Christine: You can, there’s some case law. The case law is actually opposite sex couples. Called tacking. So it can be done. For same sex couples, it’s usually like maybe you have like a one year period tacked on to like a 20 year marriage. Like they don’t often live together for 20 years, and then be formally married for five. It tends to be where the dollars are worth fighting about it in court and then appealing. But there have been some.

There are a couple of appeals saying that it can be done in opposite sex. Or same sex. I don’t know if there are any, if there is any, same sex case law on tacking yet. But there’s clear case law on it for opposite sex couples. So it’s just not as common in fact set and it’s not as common that the time period was that long. So it’s not one I’ve seen as much for opposite sex couples.

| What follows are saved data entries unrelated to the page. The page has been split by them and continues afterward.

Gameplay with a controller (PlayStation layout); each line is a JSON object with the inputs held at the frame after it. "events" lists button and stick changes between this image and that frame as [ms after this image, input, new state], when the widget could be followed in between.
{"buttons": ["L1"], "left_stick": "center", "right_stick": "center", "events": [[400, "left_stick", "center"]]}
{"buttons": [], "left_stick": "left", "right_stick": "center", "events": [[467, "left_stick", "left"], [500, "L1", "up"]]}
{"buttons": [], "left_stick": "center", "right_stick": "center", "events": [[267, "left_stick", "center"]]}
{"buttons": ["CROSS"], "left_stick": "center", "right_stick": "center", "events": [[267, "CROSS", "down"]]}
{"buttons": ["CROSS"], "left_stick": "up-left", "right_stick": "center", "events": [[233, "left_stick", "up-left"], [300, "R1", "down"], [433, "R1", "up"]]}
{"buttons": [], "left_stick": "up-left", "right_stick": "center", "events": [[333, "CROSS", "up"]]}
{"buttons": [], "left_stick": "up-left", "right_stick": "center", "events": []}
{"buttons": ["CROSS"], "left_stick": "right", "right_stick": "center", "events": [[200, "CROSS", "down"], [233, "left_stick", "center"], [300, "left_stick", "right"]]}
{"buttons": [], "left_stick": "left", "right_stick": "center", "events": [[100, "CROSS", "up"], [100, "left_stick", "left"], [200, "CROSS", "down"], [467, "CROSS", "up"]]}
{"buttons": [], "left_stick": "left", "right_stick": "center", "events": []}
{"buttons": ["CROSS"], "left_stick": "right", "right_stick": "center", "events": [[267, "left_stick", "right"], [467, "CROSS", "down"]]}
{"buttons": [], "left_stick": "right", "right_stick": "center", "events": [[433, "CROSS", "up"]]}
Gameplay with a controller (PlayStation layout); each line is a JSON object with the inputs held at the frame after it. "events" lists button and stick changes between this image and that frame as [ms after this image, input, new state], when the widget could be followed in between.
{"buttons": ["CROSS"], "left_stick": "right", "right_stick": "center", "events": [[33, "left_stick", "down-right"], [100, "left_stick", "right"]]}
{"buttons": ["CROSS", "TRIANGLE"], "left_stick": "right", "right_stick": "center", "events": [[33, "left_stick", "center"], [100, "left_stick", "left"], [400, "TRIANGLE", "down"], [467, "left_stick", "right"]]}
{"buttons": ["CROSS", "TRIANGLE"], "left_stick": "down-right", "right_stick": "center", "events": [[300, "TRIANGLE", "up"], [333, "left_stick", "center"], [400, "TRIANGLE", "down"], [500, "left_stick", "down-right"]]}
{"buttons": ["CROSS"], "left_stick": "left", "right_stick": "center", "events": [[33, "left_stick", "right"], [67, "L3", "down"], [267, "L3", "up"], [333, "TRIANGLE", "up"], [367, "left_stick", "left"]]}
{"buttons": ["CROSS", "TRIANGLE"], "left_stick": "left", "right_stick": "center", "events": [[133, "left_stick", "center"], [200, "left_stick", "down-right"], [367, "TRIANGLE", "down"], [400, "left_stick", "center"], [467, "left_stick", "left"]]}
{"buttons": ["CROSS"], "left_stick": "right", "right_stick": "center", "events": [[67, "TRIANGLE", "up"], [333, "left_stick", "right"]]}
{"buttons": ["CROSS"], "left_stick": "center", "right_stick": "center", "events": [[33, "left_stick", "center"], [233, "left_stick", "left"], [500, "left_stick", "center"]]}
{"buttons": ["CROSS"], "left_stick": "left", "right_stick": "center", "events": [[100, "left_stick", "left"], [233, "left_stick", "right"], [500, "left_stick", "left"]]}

But the other thing to ask people is just check out if they, some people collected, like, they got a domestic partnership here, and then a marriage in Canada. And like, if people collected, you know, you could theoretically have gotten a civil union in Vermont, and then a domestic partnership in the Pacific Northwest and then come and gotten married.

And so ideally, it was all to the same person, you might need to call a specialist like me in the state if they have an old Vermont civil union that they never undid or dissolved. But if it was all to the same person, I have not had issues if we throw in like and by the way, the California domestic partnership is dissolved.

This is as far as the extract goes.